**Exercise requirements:** Tell how many lines of the data include the word "knee". Nothing but the number belongs in the answer.

Data extracted from a collection:
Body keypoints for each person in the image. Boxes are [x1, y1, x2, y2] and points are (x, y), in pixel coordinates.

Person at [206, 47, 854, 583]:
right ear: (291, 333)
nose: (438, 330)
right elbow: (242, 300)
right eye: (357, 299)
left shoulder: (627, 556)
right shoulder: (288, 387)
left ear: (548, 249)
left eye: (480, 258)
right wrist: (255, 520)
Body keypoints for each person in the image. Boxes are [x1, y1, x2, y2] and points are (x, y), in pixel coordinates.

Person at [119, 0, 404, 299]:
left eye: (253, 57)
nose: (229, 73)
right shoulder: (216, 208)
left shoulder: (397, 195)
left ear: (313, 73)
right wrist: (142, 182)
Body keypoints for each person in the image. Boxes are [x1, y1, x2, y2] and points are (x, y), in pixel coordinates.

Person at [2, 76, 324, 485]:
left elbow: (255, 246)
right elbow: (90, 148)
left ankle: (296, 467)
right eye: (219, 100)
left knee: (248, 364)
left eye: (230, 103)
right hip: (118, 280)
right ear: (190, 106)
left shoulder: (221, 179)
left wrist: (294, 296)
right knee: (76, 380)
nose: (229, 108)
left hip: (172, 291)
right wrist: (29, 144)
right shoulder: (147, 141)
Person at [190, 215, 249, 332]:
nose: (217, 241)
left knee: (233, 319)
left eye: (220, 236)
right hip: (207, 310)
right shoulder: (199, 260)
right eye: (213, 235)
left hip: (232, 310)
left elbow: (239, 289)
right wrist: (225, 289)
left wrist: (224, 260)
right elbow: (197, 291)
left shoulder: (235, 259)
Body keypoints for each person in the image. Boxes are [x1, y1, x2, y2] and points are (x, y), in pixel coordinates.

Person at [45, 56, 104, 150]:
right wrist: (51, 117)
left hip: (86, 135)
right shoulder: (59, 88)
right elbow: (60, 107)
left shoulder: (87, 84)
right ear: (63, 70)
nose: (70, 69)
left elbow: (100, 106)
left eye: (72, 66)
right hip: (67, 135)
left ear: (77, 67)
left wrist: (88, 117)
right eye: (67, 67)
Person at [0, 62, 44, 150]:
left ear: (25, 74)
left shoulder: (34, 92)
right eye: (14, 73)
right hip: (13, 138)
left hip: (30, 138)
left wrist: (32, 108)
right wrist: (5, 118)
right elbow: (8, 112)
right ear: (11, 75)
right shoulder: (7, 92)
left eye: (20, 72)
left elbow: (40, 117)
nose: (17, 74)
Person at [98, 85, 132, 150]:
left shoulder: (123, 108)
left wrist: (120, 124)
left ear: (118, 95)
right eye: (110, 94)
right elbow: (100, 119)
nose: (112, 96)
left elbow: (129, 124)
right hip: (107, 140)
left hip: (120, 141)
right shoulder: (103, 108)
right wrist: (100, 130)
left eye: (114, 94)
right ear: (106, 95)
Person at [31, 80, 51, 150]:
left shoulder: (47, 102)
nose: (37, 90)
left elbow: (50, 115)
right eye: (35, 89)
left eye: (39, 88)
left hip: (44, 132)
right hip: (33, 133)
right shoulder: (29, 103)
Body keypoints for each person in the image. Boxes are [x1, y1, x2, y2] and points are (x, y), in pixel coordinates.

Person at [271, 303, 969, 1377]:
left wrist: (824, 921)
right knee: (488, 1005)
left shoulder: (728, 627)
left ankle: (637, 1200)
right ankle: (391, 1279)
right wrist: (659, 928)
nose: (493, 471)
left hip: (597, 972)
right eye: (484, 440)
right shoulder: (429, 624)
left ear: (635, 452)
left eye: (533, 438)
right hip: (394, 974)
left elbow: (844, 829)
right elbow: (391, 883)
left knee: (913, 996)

**Exercise result:** 5